++++ MATERIAL PROVIDED ++++

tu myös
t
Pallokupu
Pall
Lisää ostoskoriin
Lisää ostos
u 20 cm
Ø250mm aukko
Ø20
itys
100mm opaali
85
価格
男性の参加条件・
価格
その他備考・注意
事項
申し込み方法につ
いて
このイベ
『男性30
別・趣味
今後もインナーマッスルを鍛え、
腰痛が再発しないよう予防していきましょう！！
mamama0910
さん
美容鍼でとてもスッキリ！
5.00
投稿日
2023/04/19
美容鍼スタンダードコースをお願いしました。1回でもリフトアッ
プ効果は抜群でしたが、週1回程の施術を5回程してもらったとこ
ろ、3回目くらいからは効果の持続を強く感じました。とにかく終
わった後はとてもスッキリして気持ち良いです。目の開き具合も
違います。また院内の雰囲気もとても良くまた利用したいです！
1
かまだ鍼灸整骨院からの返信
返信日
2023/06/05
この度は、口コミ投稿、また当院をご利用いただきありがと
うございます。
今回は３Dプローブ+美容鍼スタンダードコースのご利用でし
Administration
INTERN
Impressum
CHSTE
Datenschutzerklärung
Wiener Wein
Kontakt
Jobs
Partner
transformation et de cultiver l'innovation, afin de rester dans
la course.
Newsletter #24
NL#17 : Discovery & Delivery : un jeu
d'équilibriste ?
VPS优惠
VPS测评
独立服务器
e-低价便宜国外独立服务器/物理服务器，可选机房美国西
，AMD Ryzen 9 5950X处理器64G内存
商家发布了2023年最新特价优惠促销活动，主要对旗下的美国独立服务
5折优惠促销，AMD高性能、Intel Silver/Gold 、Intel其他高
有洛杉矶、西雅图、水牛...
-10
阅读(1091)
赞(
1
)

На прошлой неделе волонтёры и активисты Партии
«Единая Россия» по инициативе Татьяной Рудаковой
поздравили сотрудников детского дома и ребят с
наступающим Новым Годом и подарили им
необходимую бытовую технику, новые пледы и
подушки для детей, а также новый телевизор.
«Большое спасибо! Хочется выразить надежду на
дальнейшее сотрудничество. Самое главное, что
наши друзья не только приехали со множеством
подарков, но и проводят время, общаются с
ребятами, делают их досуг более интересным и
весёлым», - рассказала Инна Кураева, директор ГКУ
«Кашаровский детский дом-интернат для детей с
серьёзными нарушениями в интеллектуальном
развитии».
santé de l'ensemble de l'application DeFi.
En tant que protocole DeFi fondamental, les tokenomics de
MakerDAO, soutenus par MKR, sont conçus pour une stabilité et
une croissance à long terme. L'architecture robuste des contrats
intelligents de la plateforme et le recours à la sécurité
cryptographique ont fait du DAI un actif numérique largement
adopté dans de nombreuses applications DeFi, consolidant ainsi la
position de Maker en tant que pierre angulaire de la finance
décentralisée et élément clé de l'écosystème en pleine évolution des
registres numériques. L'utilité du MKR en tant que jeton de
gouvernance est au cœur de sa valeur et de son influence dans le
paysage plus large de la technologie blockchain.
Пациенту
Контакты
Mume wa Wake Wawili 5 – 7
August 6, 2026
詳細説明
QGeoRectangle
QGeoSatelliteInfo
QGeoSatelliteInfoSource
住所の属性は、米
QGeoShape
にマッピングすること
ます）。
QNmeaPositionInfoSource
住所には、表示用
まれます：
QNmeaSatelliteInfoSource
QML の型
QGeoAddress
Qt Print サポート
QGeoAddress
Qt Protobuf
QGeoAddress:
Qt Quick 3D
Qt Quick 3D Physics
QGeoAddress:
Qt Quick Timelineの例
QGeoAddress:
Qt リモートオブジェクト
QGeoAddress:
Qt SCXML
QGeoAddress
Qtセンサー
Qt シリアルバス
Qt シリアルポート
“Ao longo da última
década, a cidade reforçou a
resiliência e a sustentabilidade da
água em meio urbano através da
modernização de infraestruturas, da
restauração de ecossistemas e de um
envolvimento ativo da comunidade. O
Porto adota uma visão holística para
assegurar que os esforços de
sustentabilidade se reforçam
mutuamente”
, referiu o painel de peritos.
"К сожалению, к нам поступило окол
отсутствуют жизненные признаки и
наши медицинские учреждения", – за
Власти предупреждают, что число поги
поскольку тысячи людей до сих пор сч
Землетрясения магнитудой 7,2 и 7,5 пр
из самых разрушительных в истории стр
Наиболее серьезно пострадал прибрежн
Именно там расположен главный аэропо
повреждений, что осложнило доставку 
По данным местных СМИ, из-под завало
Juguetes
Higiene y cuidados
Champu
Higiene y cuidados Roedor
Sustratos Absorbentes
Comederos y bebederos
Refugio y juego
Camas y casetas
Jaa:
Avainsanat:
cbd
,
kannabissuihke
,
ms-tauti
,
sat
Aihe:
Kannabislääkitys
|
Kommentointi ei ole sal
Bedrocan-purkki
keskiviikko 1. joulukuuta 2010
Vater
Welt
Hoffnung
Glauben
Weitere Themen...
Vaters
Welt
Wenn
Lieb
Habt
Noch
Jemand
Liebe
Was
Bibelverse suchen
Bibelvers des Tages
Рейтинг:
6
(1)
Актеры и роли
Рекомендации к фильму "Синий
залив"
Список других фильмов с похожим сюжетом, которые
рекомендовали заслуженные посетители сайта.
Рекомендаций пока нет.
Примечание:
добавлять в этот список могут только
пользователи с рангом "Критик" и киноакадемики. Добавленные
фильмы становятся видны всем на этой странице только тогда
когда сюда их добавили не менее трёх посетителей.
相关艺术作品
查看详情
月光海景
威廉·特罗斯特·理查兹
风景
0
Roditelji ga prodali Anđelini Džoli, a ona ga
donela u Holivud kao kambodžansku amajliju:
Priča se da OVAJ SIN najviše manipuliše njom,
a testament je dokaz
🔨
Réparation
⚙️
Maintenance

++++

**WORK REQUIRED:**
From the records above, reproduce exactly the lines from the one with "NL#17 : Discovery & Delivery : un jeu" to the one with "santé de l'ensemble de l'application DeFi.", both included, and no others.

**THE COMPLETED TASK:**
NL#17 : Discovery & Delivery : un jeu
d'équilibriste ?
VPS优惠
VPS测评
独立服务器
e-低价便宜国外独立服务器/物理服务器，可选机房美国西
，AMD Ryzen 9 5950X处理器64G内存
商家发布了2023年最新特价优惠促销活动，主要对旗下的美国独立服务
5折优惠促销，AMD高性能、Intel Silver/Gold 、Intel其他高
有洛杉矶、西雅图、水牛...
-10
阅读(1091)
赞(
1
)

На прошлой неделе волонтёры и активисты Партии
«Единая Россия» по инициативе Татьяной Рудаковой
поздравили сотрудников детского дома и ребят с
наступающим Новым Годом и подарили им
необходимую бытовую технику, новые пледы и
подушки для детей, а также новый телевизор.
«Большое спасибо! Хочется выразить надежду на
дальнейшее сотрудничество. Самое главное, что
наши друзья не только приехали со множеством
подарков, но и проводят время, общаются с
ребятами, делают их досуг более интересным и
весёлым», - рассказала Инна Кураева, директор ГКУ
«Кашаровский детский дом-интернат для детей с
серьёзными нарушениями в интеллектуальном
развитии».
santé de l'ensemble de l'application DeFi.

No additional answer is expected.